Hi guys after 509 shots with my plastigrip covering the top tip failed, at first I thought about cleaning it off and starting over but have reconsidered and have desided to bring this experament to a end.The bands are holding up, no problem,but the dip did not and that in my humble opinion would be just one more hassel if I was in the field.I posted more pic's of the failure in the homemade slingshot forum last night and after reading the post there from guys, how like yourselves I truly and deeply respect for the collective knowlede of slingshots. I desided to end the experament.I feel that plastigrip is a very good product for what it was designed for and it has good properties and appacations that I can and will use in building my shooters,but I honestly feel that it will not stand up to the constant punishment of the bands passing back and forth over it at a high rate of speed.Will it add any appericatable life expectancy to the bands I still don't know.The product failed in this appication.But it was a fun experament. Ink


----------



## lightgeoduck (Apr 3, 2011)

Nothing wrong with experimenting, and experiments that go wrong is part of the process.

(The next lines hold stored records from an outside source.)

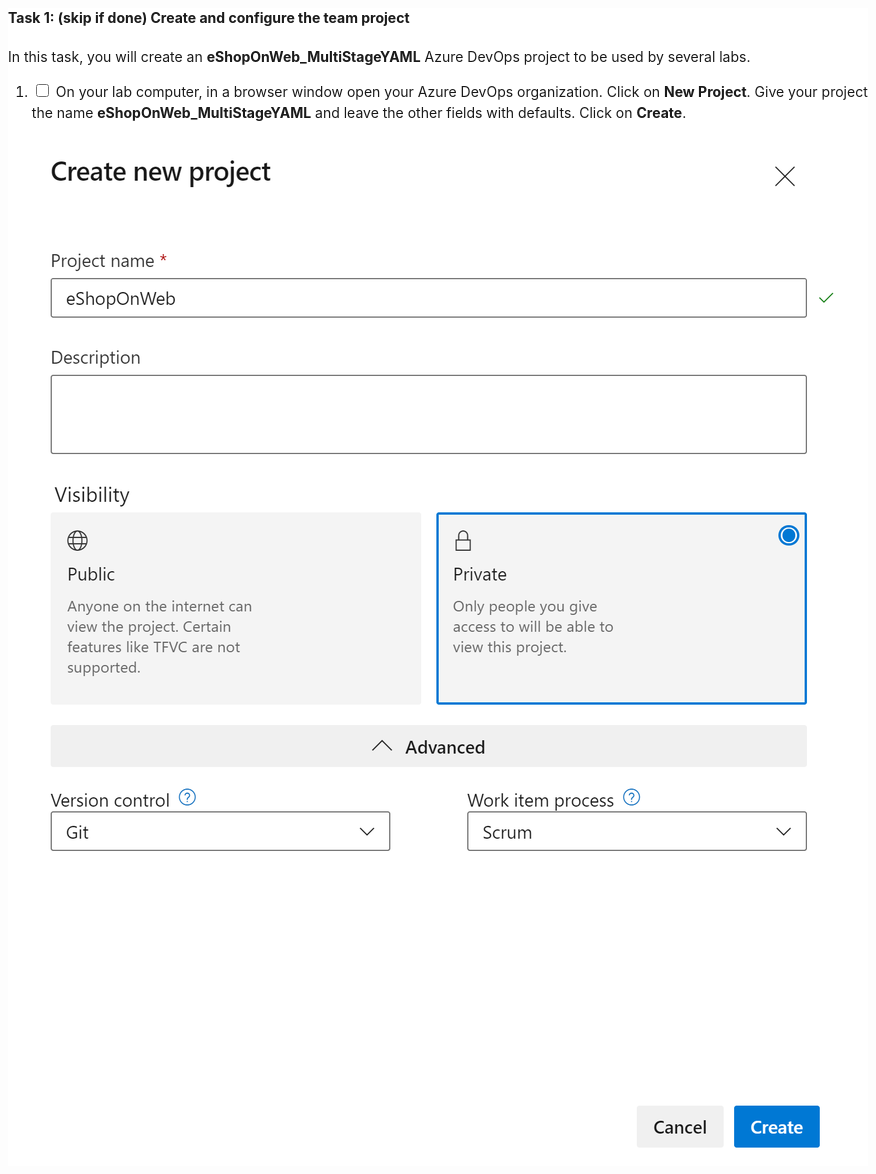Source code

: #### Task 1:  (skip if done) Create and configure the team project

In this task, you will create an **eShopOnWeb_MultiStageYAML** Azure DevOps project to be used by several labs.

1. <input type="checkbox" />  On your lab computer, in a browser window open your Azure DevOps organization. Click on **New Project**. Give your project the name **eShopOnWeb_MultiStageYAML** and leave the other fields with defaults. Click on **Create**.

    ![Create Project](images/create-project.png)
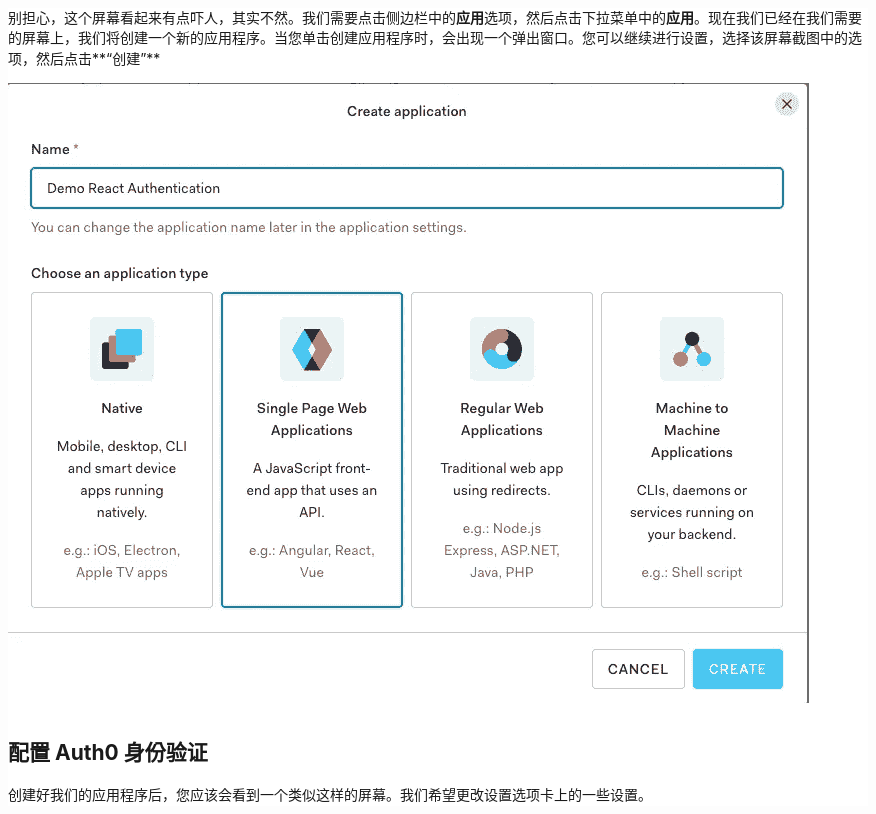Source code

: 别担心，这个屏幕看起来有点吓人，其实不然。我们需要点击侧边栏中的**应用**选项，然后点击下拉菜单中的**应用**。现在我们已经在我们需要的屏幕上，我们将创建一个新的应用程序。当您单击创建应用程序时，会出现一个弹出窗口。您可以继续进行设置，选择该屏幕截图中的选项，然后点击**“创建”**

![](img/c23105c22b66f8bd19bd3a27973a90b6.png)

## 配置 Auth0 身份验证

创建好我们的应用程序后，您应该会看到一个类似这样的屏幕。我们希望更改设置选项卡上的一些设置。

Thanks for sharing with us to the point of failure









LGD


----------



## lightgeoduck (Apr 3, 2011)

Oops sorry smash, didn't realize what thread I was in


----------



## mike88206 (Dec 11, 2010)

Seems like a good idea


----------



## mike88206 (Dec 11, 2010)

Ink, would you recommend it overall as a grip?


----------



## inkspot (Dec 27, 2011)

Hi Mike yes I think so works well on screw drivers,hammer handles etc. going to have to try it on one of my next builds to know for sure,or you can and let us know.


----------



## Smashtoad (Sep 3, 2010)

I can see where square forks and flat bands, with corners and increased surface area could cause more wear than round forks and tubes. So far I have zero wear, but have admittedly not put that many shots through.

My main consideration was to assist in my African style tube attachment, and keeping the tubes snug and grippy against the forks, and for that it works very well.

There will undoubtedly be some applications it is not suited for.


----------